DUBAI (Reuters) -Al Qaeda leader Osama bin Laden said the West’s shunning of the Hamas-led Palestinian government showed it was waging a “Crusader-Zionist war” on Muslims, according to an audiotape attributed to him and aired on Sunday.
People in the West share responsibility for their countries’ “war against Islam,” said the speaker, who sounded like bin Laden, on the tape broadcast on Al Jazeera television.
The Saudi-born militant said the Darfur crisis in western Sudan and Western efforts to isolate the Palestinian government since Hamas won January elections were part of this campaign.
“Their rejection of Hamas affirms that it is a Crusader-Zionist war against Muslims,” bin Laden said.
In the brief excerpts of the tape that Al Jazeera aired, he did not repeat his assertion in an audiotape issued in January that al Qaeda was preparing attacks in the United States but was open to a conditional truce with Americans.
But his remarks about the complicity of Westerners in the policies of their governments appeared to be an argument that they were fair game for revenge attacks by militants.
“The war is a responsibility shared between the people and the governments. The war goes on and the people are renewing their allegiance to its rulers and masters,” bin Laden said.
“They send their sons to armies to fight us and they continue their financial and moral support while our countries are burned and our houses are bombed and our people are killed.”
The Qaeda leader, on the run since the U.S. campaign to oust Afghanistan’s Taliban government in 2001 after the September 11 attacks, said Western leaders had ignored his truce offers.
“They do not want a truce unless it is from our side only … they insist on continuing their Crusader campaign against our nation and to loot our wealth,” bin Laden said.
He urged militants to prepare for a long struggle in Darfur. The United States is pressing for U.N. sanctions against the Sudanese government for its part in the conflict.
“I call on mujahideen and their supporters in Sudan … and the (Arabian) Peninsula to prepare all that is necessary to wage a long-term war against the Crusaders in western Sudan,” bin Laden said, accusing the West of seeking to divide Sudan.
An Islamist government in Khartoum hosted bin Laden for several years in the 1990s.
The Darfur conflict erupted in 2003 when mostly non-Arab tribes revolted, accusing the Arab-led government of neglect.
Khartoum retaliated by arming mainly Arab militia, known as Janjaweed, who began a campaign of murder, rape and plunder that drove more than 2 million villagers into squalid camps in Darfur and in neighboring Chad. Khartoum denies responsibility.
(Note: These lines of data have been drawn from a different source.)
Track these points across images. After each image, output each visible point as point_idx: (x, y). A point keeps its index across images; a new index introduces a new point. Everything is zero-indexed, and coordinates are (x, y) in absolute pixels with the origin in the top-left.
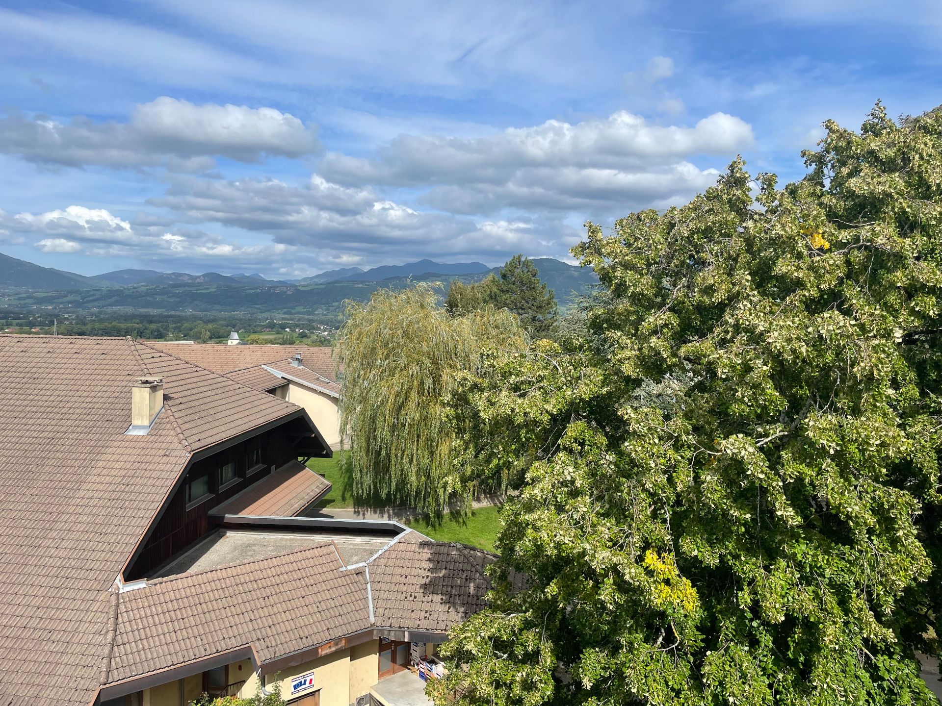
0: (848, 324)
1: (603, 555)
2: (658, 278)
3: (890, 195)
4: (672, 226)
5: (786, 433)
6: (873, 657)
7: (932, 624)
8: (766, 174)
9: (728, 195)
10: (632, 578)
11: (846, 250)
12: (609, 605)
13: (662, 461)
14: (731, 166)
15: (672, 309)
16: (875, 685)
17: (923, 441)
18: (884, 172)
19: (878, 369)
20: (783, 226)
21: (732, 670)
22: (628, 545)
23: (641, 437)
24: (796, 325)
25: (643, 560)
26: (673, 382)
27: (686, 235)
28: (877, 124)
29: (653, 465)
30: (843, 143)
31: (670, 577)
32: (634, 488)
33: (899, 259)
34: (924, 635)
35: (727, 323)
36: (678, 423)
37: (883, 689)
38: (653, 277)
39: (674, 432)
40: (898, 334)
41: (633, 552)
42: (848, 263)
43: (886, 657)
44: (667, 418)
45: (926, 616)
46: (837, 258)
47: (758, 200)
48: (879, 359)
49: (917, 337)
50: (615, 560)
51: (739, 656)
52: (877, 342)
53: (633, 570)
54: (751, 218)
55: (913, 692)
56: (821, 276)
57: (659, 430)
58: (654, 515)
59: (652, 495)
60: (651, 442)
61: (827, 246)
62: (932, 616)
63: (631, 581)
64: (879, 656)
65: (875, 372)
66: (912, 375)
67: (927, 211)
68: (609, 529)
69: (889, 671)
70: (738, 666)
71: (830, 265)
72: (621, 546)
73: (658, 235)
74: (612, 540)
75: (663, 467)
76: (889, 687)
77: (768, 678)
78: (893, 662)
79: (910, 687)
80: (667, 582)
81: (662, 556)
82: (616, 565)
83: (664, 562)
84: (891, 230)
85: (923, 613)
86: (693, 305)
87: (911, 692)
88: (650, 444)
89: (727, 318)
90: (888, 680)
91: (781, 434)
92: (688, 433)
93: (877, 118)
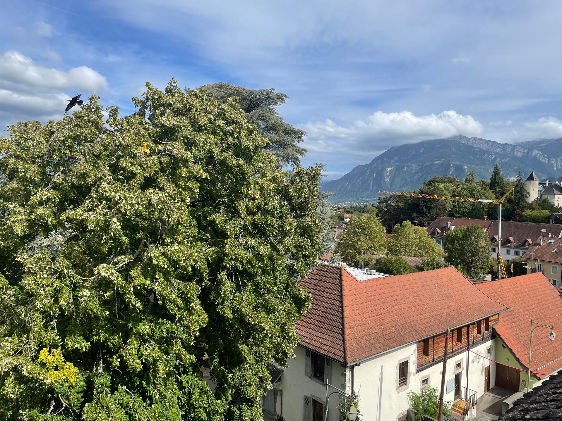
0: (164, 195)
1: (6, 361)
2: (43, 166)
3: (179, 127)
4: (52, 133)
5: (132, 260)
6: (179, 377)
7: (207, 351)
8: (112, 107)
9: (88, 117)
10: (28, 372)
11: (159, 156)
12: (11, 395)
13: (50, 288)
14: (90, 99)
15: (54, 188)
16: (181, 392)
17: (200, 256)
18: (177, 115)
19: (182, 218)
20: (123, 139)
21: (101, 411)
22: (26, 350)
23: (34, 274)
24: (136, 197)
25: (38, 358)
26: (58, 236)
27: (62, 139)
28: (173, 89)
29: (43, 292)
30: (156, 97)
31: (58, 364)
32: (30, 311)
33: (185, 162)
34: (204, 358)
35: (92, 197)
36: (62, 262)
37: (185, 394)
38: (39, 166)
39: (58, 268)
40: (188, 201)
41: (30, 355)
42: (160, 163)
43: (185, 375)
44: (53, 259)
45: (204, 348)
46: (154, 159)
47: (107, 122)
48: (181, 213)
49: (196, 204)
50: (16, 363)
51: (105, 401)
52: (179, 204)
53: (29, 367)
54: (105, 132)
55: (200, 389)
56: (145, 169)
57: (47, 268)
58: (46, 326)
59: (43, 313)
60: (42, 277)
61: (148, 152)
62: (207, 346)
63: (27, 375)
64: (182, 375)
65: (180, 220)
66: (194, 223)
67: (198, 138)
68: (11, 343)
69: (187, 382)
70: (105, 407)
71: (150, 163)
72: (21, 352)
73: (41, 138)
74: (14, 350)
75: (51, 293)
76: (188, 391)
77: (124, 409)
78: (190, 377)
79: (198, 387)
80: (56, 368)
81: (52, 351)
82: (16, 366)
83: (53, 356)
84: (181, 147)
85: (202, 346)
86: (69, 186)
87: (198, 389)
88: (40, 278)
89: (92, 194)
90: (188, 387)
91: (129, 261)
92: (68, 268)
93: (173, 86)
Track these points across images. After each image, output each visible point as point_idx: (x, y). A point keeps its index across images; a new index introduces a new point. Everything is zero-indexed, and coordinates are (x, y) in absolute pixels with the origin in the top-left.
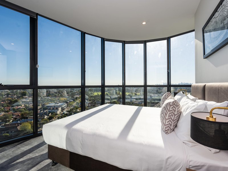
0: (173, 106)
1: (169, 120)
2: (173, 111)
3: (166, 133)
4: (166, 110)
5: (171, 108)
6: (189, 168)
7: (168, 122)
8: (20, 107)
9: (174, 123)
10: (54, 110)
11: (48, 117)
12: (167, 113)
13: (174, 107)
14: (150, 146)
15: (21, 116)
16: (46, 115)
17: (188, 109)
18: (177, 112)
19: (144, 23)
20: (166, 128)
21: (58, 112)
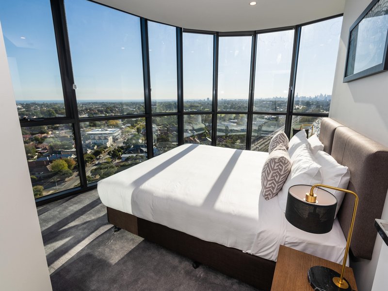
0: (278, 164)
1: (272, 182)
2: (278, 170)
3: (266, 199)
4: (269, 168)
5: (275, 166)
6: (285, 244)
7: (269, 184)
8: (45, 135)
9: (278, 186)
10: (101, 141)
11: (93, 151)
12: (270, 172)
13: (280, 165)
14: (240, 217)
15: (50, 149)
16: (89, 148)
17: (298, 171)
18: (284, 172)
19: (253, 3)
20: (266, 192)
21: (107, 143)
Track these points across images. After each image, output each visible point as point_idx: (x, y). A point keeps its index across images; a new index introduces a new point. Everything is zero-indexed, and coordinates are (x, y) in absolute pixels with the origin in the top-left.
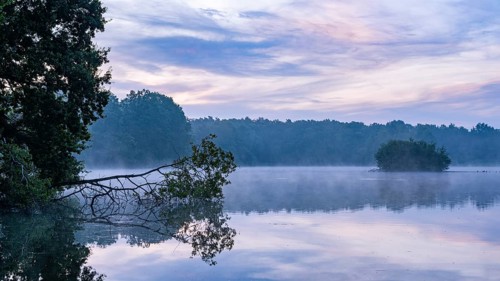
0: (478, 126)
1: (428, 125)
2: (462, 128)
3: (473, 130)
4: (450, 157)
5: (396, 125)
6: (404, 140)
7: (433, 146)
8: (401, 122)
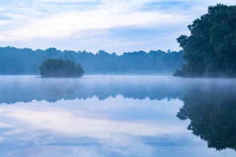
0: (99, 52)
1: (70, 51)
2: (90, 53)
3: (97, 54)
4: (84, 69)
5: (52, 51)
6: (57, 59)
7: (74, 62)
8: (54, 49)
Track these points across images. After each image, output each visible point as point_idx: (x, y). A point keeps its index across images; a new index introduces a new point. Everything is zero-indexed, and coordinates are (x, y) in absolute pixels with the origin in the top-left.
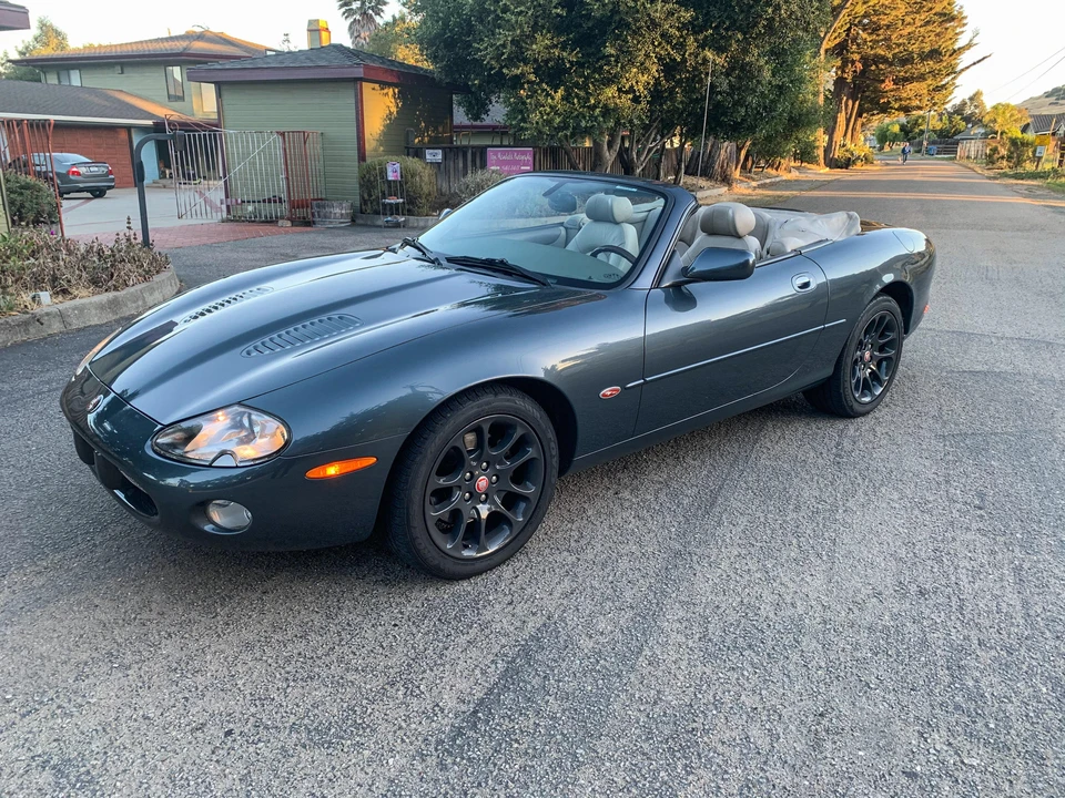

Bin Laden also called for boycotting the United States and European countries over the controversial cartoons lampooning Islam’s Prophet Mohammad first published by a Danish newspaper.
“Bin Laden urged in his tape that solidarity for the Prophet … should continue by widening the boycott to include the United States and European nations that supported Denmark,” Al Jazeera said.
“He also demanded that those who offended the Prophet … be hand over for trial to al Qaeda,” it said.